The assimilation of new techniques into children’s art work.
I have returned to teaching a children’s class after two years focused upon developing the adults’ classes.
I came into this new children’s class with the intention of introducing some elements of ‘atelier’ or ‘academic’ style training for the children. This is the methodology that many of the adults who have attended our classes would be familiar with, that enables us to rigorously teach technique.
Whilst I intended to introduce the same elements as in our adult’s classes, those of you that know me, will know that I am heavily influenced by Steiner and Montessori educational philosophies. These philosophies emphasise intrinsic self motivation (self motivation), creativity and the natural rhythm of child’s development. Whilst these philosophies are not completely incompatible with the style of training I wanted to introduce, it certainly gives me a lot to consider as a teacher.
We have had our first two classes for the term and the results, in fact, the way in which the first week’s instruction was absorbed then reappeared, fully integrated into the second week’s work has left me speechless. Perhaps these children are just incredibly talented, but somehow, they have taken in the new techniques and used them to produce work which incorporates those techniques into their own powerfully iconographic style. The three examples below by Taku, Chloe and Tyla display a far more individual approach than I would commonly see in adults, yet all have used the techniques of constructing a sphere and use of tone that I had shown them the week before. They do this while still maintaining an aesthetic integrity; the work holds together as personal statement. The new techniques have been subsumed to the personal visual logic each child individually consistently maintains.

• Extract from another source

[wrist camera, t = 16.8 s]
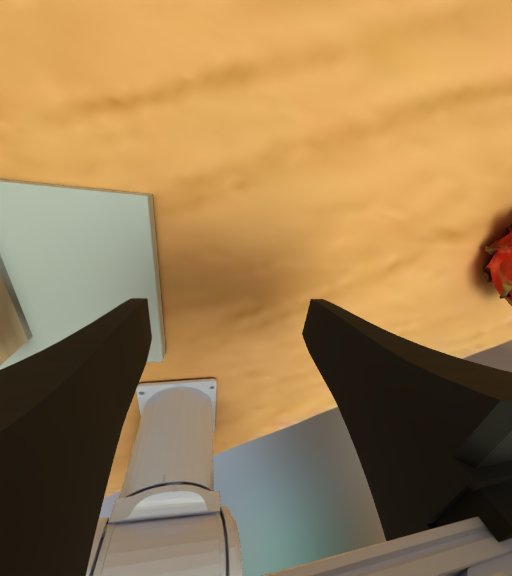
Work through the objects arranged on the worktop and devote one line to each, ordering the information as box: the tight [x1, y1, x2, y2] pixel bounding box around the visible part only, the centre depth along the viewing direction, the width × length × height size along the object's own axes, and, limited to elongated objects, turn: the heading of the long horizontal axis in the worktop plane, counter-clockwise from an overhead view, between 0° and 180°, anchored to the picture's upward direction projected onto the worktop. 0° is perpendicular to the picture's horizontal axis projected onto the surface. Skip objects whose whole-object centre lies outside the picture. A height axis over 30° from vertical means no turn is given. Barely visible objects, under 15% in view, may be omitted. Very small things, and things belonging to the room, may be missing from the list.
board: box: [0, 179, 166, 370], centre depth 16 cm, size 14×20×2 cm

On the basis of these works, it seems that it is possible to teach technique to children without restricting their creative or personal expression. Taku, for example, maintains a powerful expressive line and an arresting visual impact over the foundation of the structural approach he had been shown. Chloe has a whimsical play with the line of the structural drawing. With the interplay of line and the rubbing of the charcoal, the groups of objects all merge into one whole, showing an interplay of relationships between objects. Tyra also uses value, or tone in a powerful way, inventing value for visual impact (the shadow wasn’t present in the arrangement she was drawing from).
I realise that while teaching what is essentially a limiting process to the children, I shouldn’t limit the children’s other visual processes and iconographies. The purpose of restricting would be to show the assimilation of the technique I am teaching more clearly. The problem being that by restricting other information children use in the image, I may be sending the message that other forms of expression aside from that being taught are are wrong. The eventual casualty of such an approach being the death of creativity, exploration and intrinsic learning.
For the age group in my class, (9 – 12 year olds), it seems I can teach technique and that the child experiences an adaption of the new technique into an existing canon of technique, creativity and visual language rather than a weeding out of those pre-existing elements. In so doing, they maintain their ability for powerful personal expression.
I’m very much looking forward to the work that is to come.